But the evidence objected to- did not show, or attempt to show, plaintiff’s part of the agreement. It only tended to show what representations were made to the defendant by the agent for the purpose of securing the order, and that such representations were untrue and misleading, and deceived the defendant. It is not claimed that the agent promised any cuts, etc., or made any agreement whatever. He simply described the book for which he was soliciting subscriptions, and stated what its contents were to be, and we think the court below was clearly right in admitting such evidence. Fraud vitiates all contracts, and no one can, by a limitation such as contained in this instrument, escape from the penalty of the fraudulent representations of his agent made in the scope of his apparent authority. From all the facts in the case, it was necessary that the agent should make some representations as to the character of the work to be published, or else he could get no subscribers, and he was deputed for that purpose. In other words, the plaintiff cannot avail herself of the contract procured by her agent without also subjecting herself to the penalty of any false and fraudulent representation such agent might have made.
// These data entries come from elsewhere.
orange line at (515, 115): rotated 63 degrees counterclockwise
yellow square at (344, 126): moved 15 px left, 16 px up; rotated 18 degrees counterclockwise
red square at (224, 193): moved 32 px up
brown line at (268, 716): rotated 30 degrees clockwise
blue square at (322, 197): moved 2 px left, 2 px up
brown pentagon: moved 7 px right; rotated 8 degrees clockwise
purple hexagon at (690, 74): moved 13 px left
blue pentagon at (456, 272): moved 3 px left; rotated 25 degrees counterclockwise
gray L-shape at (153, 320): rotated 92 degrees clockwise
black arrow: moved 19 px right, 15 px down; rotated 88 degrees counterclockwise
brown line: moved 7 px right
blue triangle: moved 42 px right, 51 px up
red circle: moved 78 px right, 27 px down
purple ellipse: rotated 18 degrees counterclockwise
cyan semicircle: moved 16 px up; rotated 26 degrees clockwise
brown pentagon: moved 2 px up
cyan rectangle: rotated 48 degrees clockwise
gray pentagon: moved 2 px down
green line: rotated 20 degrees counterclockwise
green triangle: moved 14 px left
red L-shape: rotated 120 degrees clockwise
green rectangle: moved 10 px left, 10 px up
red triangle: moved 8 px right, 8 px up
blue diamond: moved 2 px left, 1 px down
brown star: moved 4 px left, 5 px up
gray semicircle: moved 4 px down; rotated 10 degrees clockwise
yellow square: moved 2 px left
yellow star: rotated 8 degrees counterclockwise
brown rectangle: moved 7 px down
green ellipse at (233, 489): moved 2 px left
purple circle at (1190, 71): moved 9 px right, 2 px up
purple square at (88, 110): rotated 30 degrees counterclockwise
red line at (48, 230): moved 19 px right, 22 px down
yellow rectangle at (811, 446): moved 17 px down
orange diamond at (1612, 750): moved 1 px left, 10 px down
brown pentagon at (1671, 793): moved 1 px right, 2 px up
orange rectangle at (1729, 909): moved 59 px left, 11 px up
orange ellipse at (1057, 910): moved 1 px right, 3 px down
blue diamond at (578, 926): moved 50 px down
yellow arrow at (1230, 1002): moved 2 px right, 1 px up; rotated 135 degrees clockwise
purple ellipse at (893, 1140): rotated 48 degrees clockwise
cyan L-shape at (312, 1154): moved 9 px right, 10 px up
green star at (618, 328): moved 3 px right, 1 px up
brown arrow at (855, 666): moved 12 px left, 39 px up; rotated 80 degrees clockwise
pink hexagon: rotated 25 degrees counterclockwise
This case is very similar to Fashion Co. v. Skinner (Sup.) 19 N. Y. Supp. 62, where there was a similar clause, and the defendant answered by setting up fraud on the part of the plaintiff’s agent. This part of the answer was demurred to, on the ground that it did not state facts sufficient to constitute a defense, and the demurrer was overruled by a judgment for defendant, ordered at special term. On appeal to the general term, this decision was affirmed by a divided court, two being in favor of the affirmance, and one against it. The fact that this was decided upon demurrer, we think, makes no difference in the rule of law applicable to such cases. It is true that the presiding justice who delivered the prevailing opinion did in its course state: “Whether, upon the trial, the proof will sustain the *488averments, is one question; but the demurrer admits that the defendants were induced to enter into the contracts by false and fraudulent representations.” This, however, in our judgment, only means that in that particular case, in the opinion of the judge, there may have been difficulty in finding proof of the allegations, not that they would be inadmissible under such a contract.

We therefore find no error in the rulings of the court below upon these questions, and that the case was properly submitted to the jury under a very clear statement of the law by the court, and that the verdict of the jury was not only right, but righteous. The judgment entered thereon should be affirmed, with costs.